Exercise 32.4.1: Draw the Critical Path Conceptual

A travel-planning workflow has these agent steps with dependencies: a planner (no input deps); three parallel searchers for flights, hotels, and activities (each depends only on the planner); a budget agent that depends on all three searchers; and a writer that depends on the budget agent. Each call takes one unit of time. (a) Draw the DAG. (b) Identify the critical path and give its length. (c) State the wall-clock time on unlimited machines and on a single machine, and compute the maximum possible speedup. (d) Explain why adding a fourth searcher (say, for restaurants, also depending only on the planner) raises the cost but not the latency.

Exercise 32.4.2: Add a Straggler and a Timeout Coding

Modify Code 32.4.1 so that one of the eight researchers is a straggler whose latency is five times the others (give that single call a longer sleep). First measure the parallel wall-clock and confirm that the fan-in barrier is now governed by the straggler, not the fast agents. Then wrap each researcher call with a timeout (using concurrent.futures futures and result(timeout=...)), have the aggregator proceed with whatever returned in time, and measure the new wall-clock. Report the latency-versus-completeness trade-off: how much faster did the timeout make the workflow, and how many researcher results were dropped?

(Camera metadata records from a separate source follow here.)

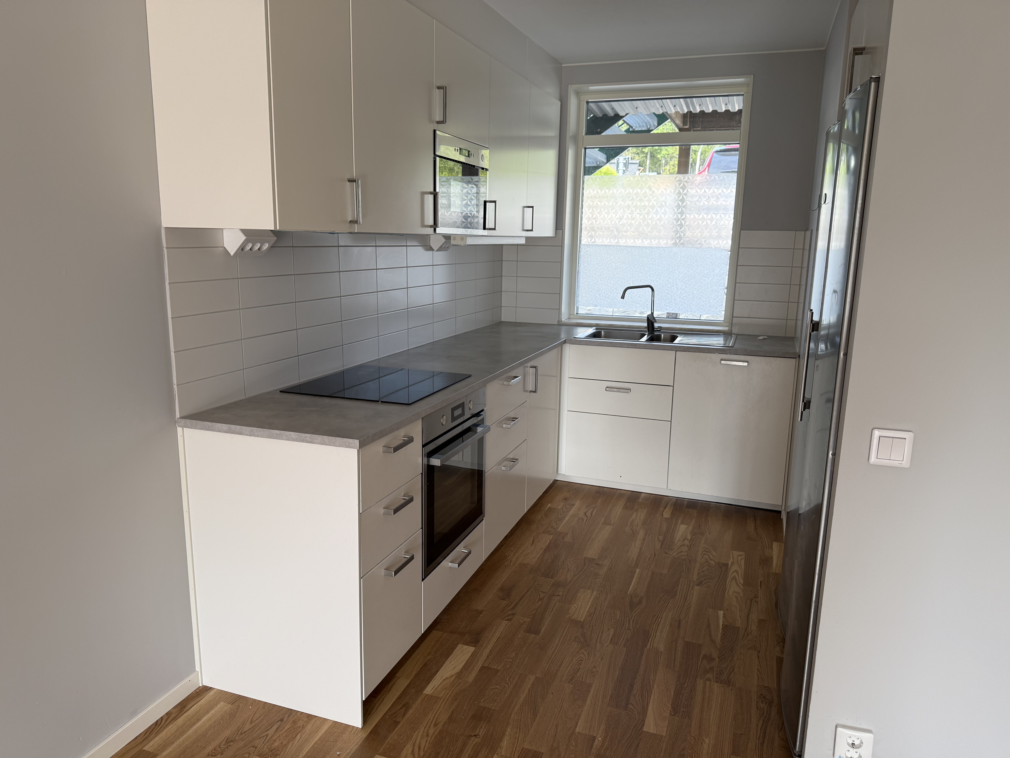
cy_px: 379
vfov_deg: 56.8
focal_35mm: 24
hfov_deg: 71.6
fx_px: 700
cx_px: 505
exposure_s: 1/217
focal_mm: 6.76
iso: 100
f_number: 1.78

Exercise 32.4.3: When Does Fan-Out Stop Helping? Analysis

Using the Amdahl form $T(K) = T_s + T_p/K$, model a workflow whose serial portion is a planner plus an aggregator (two call-latencies) and whose parallel portion is $K$ researcher calls of one latency each, so $T_p = K$ before parallelization. (a) Write $T(K)$ and the speedup $S(K)$ as functions of $K$, and show that $S(K)$ grows without bound while $T(K)$ converges. (b) The aggregator's own latency grows with $K$ because it must read $K$ results; model it as $T_s = 1 + cK$ for a small constant $c$ and find the $K$ that minimizes $T(K)$. (c) Interpret the result: explain why, once the aggregator's read cost is counted, an unboundedly wide fan-out eventually increases latency, and connect this to the straggler and barrier discussion of Section 2.